Article Preview
TopIntroduction
The ability to investigate an organism’s entire genomic sequence has revolutionized biological sciences. One aspect of this phenomenon was the fabrication of gene microarrays in the late 1980s (Fodor et al., 1991). Array based high-throughput gene expression analysis is widely used in many research fields; gene expression microarrays have been used in numerous applications, including the identification of novel genes associated with diseases, most notably cancers (Lee, 2006; Kim et al., 2005; Al Moustafa et al., 2002; Lancaster et al., 2006), the tumors classification (Perez-Diez, Morgun, & Shulzhenko, 2007; Nguyen & Rocke, 2002; Ray, 2011; Dagliyan, Uney-Yuksektepe, Kavakli, & Turkay, 2011; Best et al., 2003) and the prediction of patient outcome (Mischel, Cloughesy, & Nelson, 2004; Simon, 2003; Futschik, Sullivan, Reeve, & Kasabov, 2003; Michiels, Koscielny, & Hill, 2005; Liu, Li, & Wong, 2005), as well as the -cell line related- drug chemosensitivity identification (Amundson et al., 2000; Dan et al., 2002; Kikuchi et al., 2003; Sax & El-Deiry, 2003; Ikeda, Jinno, & Shirane, 2007; Baggerly & Coombes, 2009; Ory et al., 2011).
Typically, a microarray experiment generates a list of genes that have been identified as statistically significant differentially expressed (DEGs). Following this ensues the real challenge of assigning biological significance to the results and reconstructing pathways of interactions among DEGs. Several software tools for pathway analysis, gene ontology analysis and gene prioritization are routinely used for identifying common features in lists of DEGs.

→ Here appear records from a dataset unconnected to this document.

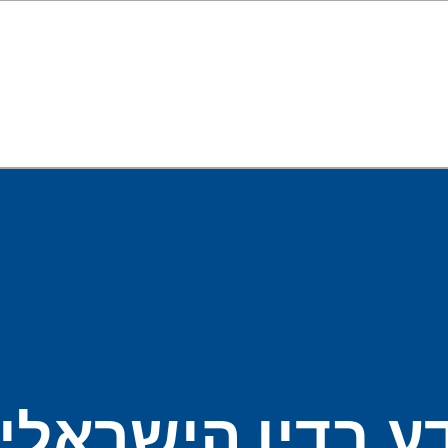
דע בדין הישראלי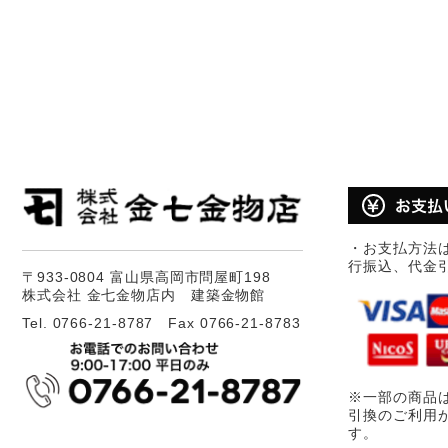
・お支払方法
行振込、代金
〒933-0804 富山県高岡市問屋町198
株式会社 金七金物店内 建築金物館
Tel. 0766-21-8787 Fax 0766-21-8783
※一部の商品
引換のご利用
す。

As the quantity and size of microarray datasets continues to grow (Table 2, Microarray repositories), researchers are provided with a rich data resource, but also face interoperability and data management issues. The primary data should be stored in a MIAME (Minimum Information About Microarray Expression) compliant format, which is a set of guidelines outlining the minimum information that should be included when describing a microarray experiment. It is required in order to facilitate the interpretation of the experimental results unambiguously and to potentially reproduce the experiment (Brazma et al., 2001). Complimentary to the standardization of data storage, workflows (School of Computer Science, 2008) (Table 3, Holistic Approaches) offer a solution to data management and analysis issues as they enable the automated and systematic use of distributed bioinformatics data and applications from the scientist’s desktop. In order to address reliability concerns as well as other performance, quality, and data analysis issues, the National Center for Toxicological Research, NCTR, has initiated the MAQC, MicroArray Quality Control project, (Shi et al., 2006, 2010), in response to the FDA’s (U.S. Food and Drug Administration, n.d.) Critical Path Initiative (Coons, 2009; Mahajan & Gupta, 2010; Woodcock & Woosley, 2008). The main target of this initiative is to develop guidelines for microarray data analysis and provide the public with large reference datasets.